TO DO
Reproduce the records verbatim from their first line up to and including the line that contains "voorrijkosten, maar betaalt".

MATERIAL PROVIDED
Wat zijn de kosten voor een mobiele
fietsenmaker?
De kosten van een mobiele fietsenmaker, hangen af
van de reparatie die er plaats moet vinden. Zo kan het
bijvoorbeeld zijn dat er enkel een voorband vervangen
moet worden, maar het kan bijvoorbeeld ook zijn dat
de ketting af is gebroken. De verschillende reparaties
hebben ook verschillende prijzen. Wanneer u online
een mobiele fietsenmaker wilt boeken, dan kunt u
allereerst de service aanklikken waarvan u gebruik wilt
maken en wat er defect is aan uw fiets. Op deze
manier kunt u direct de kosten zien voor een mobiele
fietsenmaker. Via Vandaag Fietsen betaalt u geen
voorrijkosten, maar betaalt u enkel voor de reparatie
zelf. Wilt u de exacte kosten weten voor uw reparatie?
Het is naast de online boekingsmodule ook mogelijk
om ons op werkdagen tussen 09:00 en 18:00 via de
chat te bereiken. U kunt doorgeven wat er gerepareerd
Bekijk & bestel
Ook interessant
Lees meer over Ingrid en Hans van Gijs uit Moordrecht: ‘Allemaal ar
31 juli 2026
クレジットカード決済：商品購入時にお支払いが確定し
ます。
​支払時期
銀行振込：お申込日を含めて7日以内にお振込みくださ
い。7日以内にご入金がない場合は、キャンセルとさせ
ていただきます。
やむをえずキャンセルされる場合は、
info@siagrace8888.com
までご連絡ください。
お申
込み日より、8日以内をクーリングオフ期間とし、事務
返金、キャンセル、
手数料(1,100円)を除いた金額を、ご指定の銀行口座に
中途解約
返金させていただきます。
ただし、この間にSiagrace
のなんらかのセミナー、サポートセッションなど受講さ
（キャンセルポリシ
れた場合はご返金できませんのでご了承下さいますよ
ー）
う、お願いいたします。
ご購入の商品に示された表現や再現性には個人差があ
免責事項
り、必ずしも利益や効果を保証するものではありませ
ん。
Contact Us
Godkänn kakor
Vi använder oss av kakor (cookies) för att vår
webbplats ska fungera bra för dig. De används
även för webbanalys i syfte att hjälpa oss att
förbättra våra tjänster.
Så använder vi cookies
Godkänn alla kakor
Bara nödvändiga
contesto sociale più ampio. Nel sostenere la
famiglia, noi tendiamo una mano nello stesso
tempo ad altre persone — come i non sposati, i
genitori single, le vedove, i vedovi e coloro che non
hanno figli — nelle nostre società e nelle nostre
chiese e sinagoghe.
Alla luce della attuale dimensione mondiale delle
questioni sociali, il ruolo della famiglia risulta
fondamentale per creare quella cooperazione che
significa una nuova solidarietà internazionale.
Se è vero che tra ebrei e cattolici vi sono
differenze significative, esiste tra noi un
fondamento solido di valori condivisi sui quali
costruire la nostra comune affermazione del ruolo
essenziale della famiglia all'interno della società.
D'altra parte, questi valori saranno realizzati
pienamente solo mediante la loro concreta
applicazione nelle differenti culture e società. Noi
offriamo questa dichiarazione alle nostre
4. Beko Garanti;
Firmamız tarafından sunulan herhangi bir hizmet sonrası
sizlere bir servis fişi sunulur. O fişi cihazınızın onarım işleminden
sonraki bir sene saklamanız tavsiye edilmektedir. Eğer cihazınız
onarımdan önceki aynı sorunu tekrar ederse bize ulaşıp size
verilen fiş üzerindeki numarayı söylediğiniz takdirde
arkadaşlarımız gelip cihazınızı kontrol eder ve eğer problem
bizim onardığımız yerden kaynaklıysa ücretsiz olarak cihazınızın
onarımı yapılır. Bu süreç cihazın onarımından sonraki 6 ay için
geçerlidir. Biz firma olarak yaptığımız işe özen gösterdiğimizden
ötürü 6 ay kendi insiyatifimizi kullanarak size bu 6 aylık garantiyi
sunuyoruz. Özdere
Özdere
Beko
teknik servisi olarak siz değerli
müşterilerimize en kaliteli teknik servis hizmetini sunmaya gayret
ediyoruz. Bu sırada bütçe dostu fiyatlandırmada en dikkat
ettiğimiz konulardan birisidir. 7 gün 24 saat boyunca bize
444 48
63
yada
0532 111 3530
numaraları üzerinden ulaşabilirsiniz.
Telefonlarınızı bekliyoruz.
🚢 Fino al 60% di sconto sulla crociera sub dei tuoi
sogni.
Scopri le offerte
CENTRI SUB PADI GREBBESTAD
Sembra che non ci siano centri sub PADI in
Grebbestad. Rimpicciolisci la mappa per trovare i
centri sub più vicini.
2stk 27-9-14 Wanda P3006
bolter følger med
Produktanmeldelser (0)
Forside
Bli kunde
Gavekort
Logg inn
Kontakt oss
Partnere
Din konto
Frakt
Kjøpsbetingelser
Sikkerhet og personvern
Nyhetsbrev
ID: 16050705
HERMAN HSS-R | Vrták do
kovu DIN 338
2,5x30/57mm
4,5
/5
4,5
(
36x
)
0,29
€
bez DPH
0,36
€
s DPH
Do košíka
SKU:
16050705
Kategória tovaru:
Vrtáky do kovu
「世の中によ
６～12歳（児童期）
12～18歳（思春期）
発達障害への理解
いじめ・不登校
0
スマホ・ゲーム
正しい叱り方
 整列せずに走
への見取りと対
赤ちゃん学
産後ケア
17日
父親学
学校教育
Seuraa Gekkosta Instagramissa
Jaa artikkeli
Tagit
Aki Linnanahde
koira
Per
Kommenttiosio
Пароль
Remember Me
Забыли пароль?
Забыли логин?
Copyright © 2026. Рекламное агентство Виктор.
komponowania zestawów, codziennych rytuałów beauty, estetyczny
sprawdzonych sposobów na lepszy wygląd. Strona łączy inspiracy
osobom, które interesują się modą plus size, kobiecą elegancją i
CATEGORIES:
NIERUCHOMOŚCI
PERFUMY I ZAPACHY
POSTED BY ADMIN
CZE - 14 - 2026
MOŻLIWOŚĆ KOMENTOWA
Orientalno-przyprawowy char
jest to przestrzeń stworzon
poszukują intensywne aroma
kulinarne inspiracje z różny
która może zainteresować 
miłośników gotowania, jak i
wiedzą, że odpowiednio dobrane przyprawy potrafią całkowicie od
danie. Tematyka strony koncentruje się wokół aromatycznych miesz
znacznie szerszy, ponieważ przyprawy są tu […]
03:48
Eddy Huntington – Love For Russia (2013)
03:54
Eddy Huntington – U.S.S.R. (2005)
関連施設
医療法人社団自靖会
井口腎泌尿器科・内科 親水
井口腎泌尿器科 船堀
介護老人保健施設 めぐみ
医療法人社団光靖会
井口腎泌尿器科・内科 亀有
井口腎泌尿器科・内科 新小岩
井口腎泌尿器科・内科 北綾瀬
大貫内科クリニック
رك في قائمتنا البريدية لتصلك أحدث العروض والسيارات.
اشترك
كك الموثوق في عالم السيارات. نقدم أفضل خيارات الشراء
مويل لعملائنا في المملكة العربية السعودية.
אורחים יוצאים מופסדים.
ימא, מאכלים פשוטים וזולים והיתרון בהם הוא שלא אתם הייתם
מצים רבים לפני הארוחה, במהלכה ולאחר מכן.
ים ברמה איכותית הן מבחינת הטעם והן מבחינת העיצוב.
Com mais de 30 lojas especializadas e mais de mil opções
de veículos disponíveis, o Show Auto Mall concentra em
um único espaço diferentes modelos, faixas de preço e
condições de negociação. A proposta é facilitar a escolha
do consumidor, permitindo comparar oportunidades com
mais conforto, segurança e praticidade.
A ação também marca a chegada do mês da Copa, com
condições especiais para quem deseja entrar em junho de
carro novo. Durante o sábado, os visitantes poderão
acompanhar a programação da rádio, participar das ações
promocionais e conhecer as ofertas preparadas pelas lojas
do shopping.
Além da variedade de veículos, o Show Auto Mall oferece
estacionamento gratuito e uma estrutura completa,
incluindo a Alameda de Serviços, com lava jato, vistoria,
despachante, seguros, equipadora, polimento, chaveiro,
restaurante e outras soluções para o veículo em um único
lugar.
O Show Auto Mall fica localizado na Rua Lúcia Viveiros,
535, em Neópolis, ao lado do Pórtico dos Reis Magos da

ANSWER BOX
Wat zijn de kosten voor een mobiele
fietsenmaker?
De kosten van een mobiele fietsenmaker, hangen af
van de reparatie die er plaats moet vinden. Zo kan het
bijvoorbeeld zijn dat er enkel een voorband vervangen
moet worden, maar het kan bijvoorbeeld ook zijn dat
de ketting af is gebroken. De verschillende reparaties
hebben ook verschillende prijzen. Wanneer u online
een mobiele fietsenmaker wilt boeken, dan kunt u
allereerst de service aanklikken waarvan u gebruik wilt
maken en wat er defect is aan uw fiets. Op deze
manier kunt u direct de kosten zien voor een mobiele
fietsenmaker. Via Vandaag Fietsen betaalt u geen
voorrijkosten, maar betaalt u enkel voor de reparatie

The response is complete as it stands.